UC Berkeley restricts access to 20,000 videos on public online lecture database

Now, you will have nothing to fall back on when you miss a lecture

The University of California at Berkeley has an online public database of lecture videos on topics ranging from computer science to climate change to public health, but instead of continuing to provide these resources, the university has decided to cut funding and restrict access to these materials.

Thus, students who relied on Berkeley’s YouTube channel to fill them in on what they missed at their last lecture, or non-students just trying to learn a new skill will experience a huge loss.

Now, why would the university decide to make such a cut?

The answer comes from a Department of Justice decision last year that the online resources provided by institutions of higher education is in direct violation of the Americans with Disabilities Act. They recognized that students who are blind, deaf, or otherwise sight or hearing impaired, cannot enjoy the benefits that online lectures offer. The university’s course of action followed in an attempt to address the concerns that this federal review brought forth.

Because the federal review found that some videos lacked automated captions or had low color contrast, the university decided that it would be too resource-intensive to caption everything and opted to just take down everything.

Similar issues with lack of accessibility arose at Harvard and MIT, who faced lawsuit. The lawyer who represented the National Association for the Deaf in the lawsuit was himself from Oakland, California and remarked that a change in the policies of Harvard and MIT could impact other university’s policies, as we see in the case of UC Berkeley.

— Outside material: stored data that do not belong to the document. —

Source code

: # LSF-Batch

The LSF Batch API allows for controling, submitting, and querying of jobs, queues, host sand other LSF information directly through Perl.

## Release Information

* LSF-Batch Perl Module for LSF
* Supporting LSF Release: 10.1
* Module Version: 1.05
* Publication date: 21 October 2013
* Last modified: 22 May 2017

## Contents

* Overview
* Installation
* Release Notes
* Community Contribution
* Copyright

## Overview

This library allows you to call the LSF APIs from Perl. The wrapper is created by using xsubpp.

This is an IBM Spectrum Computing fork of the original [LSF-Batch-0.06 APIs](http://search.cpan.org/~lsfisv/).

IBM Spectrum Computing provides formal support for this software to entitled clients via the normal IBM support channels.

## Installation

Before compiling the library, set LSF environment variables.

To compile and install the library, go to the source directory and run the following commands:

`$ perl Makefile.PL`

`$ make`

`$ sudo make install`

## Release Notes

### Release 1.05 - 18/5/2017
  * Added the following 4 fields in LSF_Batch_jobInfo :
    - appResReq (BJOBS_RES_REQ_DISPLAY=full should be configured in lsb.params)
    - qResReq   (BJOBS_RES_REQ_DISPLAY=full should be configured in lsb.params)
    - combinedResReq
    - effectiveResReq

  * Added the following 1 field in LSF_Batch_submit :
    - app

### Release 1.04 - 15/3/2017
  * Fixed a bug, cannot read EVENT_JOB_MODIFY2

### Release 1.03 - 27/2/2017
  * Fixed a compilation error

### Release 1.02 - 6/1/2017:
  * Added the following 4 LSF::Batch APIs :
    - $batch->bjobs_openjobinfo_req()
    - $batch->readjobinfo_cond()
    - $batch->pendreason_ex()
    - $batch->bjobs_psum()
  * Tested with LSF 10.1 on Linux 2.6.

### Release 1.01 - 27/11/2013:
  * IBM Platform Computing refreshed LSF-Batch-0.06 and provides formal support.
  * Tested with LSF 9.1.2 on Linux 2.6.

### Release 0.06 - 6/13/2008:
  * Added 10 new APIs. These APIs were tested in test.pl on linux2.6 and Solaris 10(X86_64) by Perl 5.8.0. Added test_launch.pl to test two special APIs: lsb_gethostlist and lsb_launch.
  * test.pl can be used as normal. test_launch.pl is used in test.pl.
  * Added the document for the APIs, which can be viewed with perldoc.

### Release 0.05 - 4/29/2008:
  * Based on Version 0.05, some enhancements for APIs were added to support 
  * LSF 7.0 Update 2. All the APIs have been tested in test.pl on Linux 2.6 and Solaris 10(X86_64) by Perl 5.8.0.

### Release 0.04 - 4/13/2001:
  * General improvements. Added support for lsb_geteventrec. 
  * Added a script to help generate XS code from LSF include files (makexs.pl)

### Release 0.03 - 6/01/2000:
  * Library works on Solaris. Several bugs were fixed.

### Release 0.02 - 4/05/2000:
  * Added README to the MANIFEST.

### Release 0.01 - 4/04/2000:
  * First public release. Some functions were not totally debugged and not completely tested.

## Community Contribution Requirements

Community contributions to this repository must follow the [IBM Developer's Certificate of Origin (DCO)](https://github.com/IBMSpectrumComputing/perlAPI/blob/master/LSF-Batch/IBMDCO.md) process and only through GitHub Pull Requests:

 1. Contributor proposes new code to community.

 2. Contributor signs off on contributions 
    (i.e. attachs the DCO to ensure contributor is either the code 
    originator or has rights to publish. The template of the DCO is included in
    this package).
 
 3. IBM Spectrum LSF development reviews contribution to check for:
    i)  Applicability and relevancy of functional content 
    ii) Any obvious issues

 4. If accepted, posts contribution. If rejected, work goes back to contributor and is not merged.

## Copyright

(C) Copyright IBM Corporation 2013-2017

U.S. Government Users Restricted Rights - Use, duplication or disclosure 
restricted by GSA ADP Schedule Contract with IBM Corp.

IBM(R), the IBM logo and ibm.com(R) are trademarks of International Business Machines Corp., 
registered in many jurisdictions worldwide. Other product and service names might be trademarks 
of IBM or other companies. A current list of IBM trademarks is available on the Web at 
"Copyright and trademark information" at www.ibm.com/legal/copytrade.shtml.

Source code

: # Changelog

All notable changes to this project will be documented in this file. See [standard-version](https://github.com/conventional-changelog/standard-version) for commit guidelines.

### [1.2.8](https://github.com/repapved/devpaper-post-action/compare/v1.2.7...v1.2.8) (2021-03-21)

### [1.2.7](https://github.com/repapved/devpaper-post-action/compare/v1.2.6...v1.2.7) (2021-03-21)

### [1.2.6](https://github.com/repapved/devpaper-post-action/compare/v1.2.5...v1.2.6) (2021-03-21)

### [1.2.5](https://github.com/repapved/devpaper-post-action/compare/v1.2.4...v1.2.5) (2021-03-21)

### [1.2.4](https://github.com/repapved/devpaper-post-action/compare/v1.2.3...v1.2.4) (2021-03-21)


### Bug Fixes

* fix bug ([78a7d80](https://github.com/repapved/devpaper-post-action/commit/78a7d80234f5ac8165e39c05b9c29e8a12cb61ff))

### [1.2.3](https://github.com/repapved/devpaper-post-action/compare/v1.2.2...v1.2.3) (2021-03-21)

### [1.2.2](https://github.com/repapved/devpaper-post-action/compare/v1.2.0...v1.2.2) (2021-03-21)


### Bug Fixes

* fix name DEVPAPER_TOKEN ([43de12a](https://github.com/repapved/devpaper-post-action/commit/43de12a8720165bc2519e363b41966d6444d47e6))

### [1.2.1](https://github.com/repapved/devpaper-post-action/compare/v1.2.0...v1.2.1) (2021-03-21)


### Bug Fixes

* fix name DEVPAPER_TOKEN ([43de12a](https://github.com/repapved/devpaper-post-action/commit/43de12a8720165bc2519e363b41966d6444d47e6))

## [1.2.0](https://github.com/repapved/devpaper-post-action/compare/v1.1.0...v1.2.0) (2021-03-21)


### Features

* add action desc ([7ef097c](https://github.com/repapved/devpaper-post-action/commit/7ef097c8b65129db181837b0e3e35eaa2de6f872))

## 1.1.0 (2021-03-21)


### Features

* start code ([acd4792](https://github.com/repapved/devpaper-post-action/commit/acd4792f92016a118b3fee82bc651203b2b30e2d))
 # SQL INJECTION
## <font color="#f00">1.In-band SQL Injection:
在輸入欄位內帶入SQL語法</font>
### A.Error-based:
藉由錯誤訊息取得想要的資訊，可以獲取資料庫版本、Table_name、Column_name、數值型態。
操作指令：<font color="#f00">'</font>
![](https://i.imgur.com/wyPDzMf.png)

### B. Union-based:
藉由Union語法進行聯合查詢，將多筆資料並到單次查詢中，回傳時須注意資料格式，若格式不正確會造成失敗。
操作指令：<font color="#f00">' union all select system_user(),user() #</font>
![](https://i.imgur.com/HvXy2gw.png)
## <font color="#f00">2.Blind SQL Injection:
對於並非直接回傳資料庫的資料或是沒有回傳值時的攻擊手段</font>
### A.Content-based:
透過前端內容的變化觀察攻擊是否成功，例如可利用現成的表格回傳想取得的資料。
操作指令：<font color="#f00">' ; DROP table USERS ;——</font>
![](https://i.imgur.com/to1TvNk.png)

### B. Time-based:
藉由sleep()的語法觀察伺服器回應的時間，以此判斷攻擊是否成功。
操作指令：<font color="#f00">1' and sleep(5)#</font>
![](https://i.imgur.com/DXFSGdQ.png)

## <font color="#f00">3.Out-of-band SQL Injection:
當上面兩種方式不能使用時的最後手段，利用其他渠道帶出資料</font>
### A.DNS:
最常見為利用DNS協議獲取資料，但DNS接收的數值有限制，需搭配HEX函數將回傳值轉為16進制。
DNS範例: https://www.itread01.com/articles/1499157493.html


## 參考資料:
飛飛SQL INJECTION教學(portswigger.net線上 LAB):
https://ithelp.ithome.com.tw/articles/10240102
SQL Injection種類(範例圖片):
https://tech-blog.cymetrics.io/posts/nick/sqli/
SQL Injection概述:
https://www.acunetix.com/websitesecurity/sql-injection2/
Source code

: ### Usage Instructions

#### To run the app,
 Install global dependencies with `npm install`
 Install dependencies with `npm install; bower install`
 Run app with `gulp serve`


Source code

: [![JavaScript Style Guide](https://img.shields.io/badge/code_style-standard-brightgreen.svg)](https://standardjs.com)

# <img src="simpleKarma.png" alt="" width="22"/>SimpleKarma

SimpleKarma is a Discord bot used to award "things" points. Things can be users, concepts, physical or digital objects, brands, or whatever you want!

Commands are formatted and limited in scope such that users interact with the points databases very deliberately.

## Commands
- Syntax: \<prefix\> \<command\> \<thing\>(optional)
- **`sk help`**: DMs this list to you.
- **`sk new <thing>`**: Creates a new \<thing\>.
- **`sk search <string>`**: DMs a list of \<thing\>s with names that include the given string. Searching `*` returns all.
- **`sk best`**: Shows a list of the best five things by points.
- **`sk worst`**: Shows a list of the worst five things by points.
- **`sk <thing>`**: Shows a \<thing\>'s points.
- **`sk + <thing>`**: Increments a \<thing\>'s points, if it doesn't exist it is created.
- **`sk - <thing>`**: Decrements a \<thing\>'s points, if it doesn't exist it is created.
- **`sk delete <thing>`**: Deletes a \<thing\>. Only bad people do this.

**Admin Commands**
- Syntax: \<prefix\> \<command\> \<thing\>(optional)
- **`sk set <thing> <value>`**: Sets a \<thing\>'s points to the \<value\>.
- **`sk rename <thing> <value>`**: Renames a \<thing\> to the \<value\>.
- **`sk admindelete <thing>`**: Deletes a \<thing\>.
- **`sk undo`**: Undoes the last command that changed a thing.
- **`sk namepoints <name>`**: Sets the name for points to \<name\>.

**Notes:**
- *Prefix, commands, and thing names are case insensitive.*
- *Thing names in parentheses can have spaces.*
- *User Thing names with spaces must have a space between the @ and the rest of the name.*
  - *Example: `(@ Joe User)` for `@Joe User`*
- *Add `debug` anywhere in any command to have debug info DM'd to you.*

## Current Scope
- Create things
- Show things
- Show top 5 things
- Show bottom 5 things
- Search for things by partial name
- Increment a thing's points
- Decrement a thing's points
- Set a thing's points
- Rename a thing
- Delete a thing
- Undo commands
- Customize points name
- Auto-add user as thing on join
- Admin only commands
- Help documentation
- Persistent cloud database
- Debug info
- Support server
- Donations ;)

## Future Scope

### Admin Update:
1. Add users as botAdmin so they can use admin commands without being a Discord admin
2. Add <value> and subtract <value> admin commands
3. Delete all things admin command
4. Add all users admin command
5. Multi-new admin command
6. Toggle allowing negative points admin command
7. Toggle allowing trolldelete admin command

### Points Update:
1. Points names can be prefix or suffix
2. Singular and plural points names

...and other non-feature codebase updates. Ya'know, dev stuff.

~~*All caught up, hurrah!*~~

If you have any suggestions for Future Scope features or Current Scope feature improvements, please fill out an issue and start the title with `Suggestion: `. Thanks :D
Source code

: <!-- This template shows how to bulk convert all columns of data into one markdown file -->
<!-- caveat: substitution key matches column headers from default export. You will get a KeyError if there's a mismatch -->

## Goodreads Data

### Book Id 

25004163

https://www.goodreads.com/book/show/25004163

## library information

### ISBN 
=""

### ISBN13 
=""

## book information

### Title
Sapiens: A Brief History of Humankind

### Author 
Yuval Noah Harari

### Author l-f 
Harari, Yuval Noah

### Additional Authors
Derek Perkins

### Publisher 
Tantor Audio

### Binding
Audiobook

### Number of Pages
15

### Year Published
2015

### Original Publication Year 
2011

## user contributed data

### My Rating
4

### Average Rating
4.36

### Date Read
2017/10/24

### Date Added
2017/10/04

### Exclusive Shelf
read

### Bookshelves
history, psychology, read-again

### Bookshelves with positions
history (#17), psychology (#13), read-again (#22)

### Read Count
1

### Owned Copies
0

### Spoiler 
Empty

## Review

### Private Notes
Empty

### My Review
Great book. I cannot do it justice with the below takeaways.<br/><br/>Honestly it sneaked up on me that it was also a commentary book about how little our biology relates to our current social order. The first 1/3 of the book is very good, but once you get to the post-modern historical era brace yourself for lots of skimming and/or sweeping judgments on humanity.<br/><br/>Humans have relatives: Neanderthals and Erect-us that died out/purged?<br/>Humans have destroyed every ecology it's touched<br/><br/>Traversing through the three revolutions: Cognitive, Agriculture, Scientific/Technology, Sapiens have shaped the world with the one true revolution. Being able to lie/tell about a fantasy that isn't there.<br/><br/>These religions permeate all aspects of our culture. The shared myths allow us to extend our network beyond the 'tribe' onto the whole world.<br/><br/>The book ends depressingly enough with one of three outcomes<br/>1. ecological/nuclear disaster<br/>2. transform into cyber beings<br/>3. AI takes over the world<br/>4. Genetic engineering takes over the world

On March 1, Cathy Koshland, UC Berkeley vice chancellor for undergraduate education, sent out a campus message explaining the shift. Among the reasons she cited were: “This move will also partially address recent findings by the Department of Justice which suggests that the YouTube and iTunes content meet higher accessibility standards as a condition of remaining publicly available. Finally, moving our content behind authentication allows us to better protect instructor intellectual property from ‘pirates’ who have reused content for personal profit without consent.”

Thus, the federal review wasn’t the sole reason for the shift, as reducing internet piracy was also a factor.

Nevertheless, thousands will be affected by this policy, and much of the public knowledge in the form of experiment demonstrations and PowerPoint presentations from some of the world’s best instructors will be lost.